Powder Magazine in Williamsburg
The powder magazine now serves as an exhibit space for Colonial Williamsburg.
Virginia Historical Society
On 21 April 1775 the House of Burgesses vehemently protested
actions taken by a group of royal marines led by Lieutenant Henry Collins. Under orders from Governor
John Dunmore, the marines moved fifteen half-barrels of gunpowder stored in Williamsburg's powder
magazine to the ship Fowey on the York River.
Although the removal was carried out in the early morning hours, word of the marines' action
quickly spread throughout the town. Alarmed citizens demanded that Dunmore return the supplies,
but Peyton Randolph, Robert Carter Nicholas, and Mayor John Dixon calmed the public and
requested an explanation from the governor. Dunmore claimed he moved the powder to
protect the town from an impending slave insurrection, and he promised to return it if needed.

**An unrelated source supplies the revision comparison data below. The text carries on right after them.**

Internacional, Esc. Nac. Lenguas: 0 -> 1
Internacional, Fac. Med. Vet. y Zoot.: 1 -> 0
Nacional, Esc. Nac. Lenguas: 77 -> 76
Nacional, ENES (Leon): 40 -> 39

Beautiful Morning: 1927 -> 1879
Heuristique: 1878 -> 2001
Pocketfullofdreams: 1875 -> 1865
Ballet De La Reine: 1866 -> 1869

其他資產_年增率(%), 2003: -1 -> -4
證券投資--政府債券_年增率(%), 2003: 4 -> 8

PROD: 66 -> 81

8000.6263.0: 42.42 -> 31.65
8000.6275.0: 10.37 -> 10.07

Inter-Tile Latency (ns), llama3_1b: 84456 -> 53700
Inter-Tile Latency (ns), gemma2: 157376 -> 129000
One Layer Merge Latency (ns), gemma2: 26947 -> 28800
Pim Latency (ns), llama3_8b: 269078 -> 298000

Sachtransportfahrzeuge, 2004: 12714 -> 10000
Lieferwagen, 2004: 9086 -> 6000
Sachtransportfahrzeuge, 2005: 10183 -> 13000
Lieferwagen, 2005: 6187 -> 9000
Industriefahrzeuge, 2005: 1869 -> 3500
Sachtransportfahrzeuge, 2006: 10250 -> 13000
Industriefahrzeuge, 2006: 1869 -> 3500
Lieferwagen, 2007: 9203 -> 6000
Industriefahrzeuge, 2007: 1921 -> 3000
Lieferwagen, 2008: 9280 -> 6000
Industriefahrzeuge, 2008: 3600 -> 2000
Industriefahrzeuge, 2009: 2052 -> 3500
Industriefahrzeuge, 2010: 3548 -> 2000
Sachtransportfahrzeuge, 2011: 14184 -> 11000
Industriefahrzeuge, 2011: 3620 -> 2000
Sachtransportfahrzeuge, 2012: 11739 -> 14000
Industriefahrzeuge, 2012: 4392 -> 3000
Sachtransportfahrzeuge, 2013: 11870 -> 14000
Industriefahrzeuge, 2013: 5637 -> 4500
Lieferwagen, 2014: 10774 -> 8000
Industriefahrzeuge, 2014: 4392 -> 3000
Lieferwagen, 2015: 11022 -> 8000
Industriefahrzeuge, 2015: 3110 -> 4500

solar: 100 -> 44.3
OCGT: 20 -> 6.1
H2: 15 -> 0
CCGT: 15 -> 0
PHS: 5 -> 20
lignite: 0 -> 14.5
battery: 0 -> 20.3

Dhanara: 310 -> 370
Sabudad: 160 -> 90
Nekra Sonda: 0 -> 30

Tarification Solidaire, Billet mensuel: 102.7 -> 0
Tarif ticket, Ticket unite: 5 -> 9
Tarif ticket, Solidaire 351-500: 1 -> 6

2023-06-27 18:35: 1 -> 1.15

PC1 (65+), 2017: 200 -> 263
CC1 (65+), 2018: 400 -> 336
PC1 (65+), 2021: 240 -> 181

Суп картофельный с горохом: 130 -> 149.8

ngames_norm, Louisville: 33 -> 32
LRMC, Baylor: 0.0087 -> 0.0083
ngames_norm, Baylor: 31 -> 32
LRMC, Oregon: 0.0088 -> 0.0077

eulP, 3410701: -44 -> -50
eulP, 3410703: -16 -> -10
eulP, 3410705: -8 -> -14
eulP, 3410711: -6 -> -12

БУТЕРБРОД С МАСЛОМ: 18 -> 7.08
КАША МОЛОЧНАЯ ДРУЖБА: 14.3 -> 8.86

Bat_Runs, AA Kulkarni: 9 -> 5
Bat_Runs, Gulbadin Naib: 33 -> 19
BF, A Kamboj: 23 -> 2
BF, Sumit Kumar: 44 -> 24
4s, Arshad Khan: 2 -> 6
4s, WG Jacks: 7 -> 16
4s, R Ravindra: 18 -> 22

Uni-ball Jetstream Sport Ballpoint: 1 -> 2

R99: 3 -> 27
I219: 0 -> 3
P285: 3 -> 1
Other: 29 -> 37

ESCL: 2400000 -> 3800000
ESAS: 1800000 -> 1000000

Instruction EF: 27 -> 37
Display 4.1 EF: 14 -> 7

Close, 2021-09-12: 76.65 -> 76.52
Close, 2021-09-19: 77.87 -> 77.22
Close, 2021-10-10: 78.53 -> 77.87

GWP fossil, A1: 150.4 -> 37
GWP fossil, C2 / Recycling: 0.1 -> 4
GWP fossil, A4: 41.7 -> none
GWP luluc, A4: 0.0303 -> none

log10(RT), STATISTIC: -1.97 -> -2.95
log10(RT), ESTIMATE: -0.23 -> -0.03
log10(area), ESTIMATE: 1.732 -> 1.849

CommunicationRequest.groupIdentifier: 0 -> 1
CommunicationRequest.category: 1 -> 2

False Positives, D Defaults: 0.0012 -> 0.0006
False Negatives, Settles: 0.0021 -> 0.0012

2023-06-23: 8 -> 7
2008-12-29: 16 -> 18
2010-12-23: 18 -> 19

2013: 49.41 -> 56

The governor later admitted that he feared an uprising among the colonists and that this anxiety
resulted in his order to relocate the powder.
Patrick Henry raised 150 volunteers from Hanover County and threatened to march into
Williamsburg unless Dunmore gave back the gunpowder. The men agreed to return to
Hanover after the governor paid Henry £350 as reimbursement for the seized powder.
The situation continued to deteriorate, and on June 8 Dunmore left the governor's
palace for the Fowey. This, along with the ensuing war, ended British rule in Virginia.
Although a landmark in the history of the American Revolution, the powder magazine
in Williamsburg has a story that begins years earlier. In 1714, Governor Alexander
Spotswood and the General Assembly agreed to erect a structure to store military
supplies given to the colony by Queen Anne. The powder magazine was completed
by 1716, with a protective brick wall and guard house added in 1755. Uses for
the magazine varied throughout the years, including a market place, church, and
storage space for military supplies during the Revolutionary War, the War of
1812, and the Civil War. When the historic structure was purchased by the
Association for the Preservation of Virginia Antiquities (APVA) in 1889, it
had recently been used as a livery stable and was in peril of being lost. The
structure was restored with help from the APVA and Colonial Williamsburg.
Today, the powder magazine serves as an exhibit space for Colonial Williamsburg.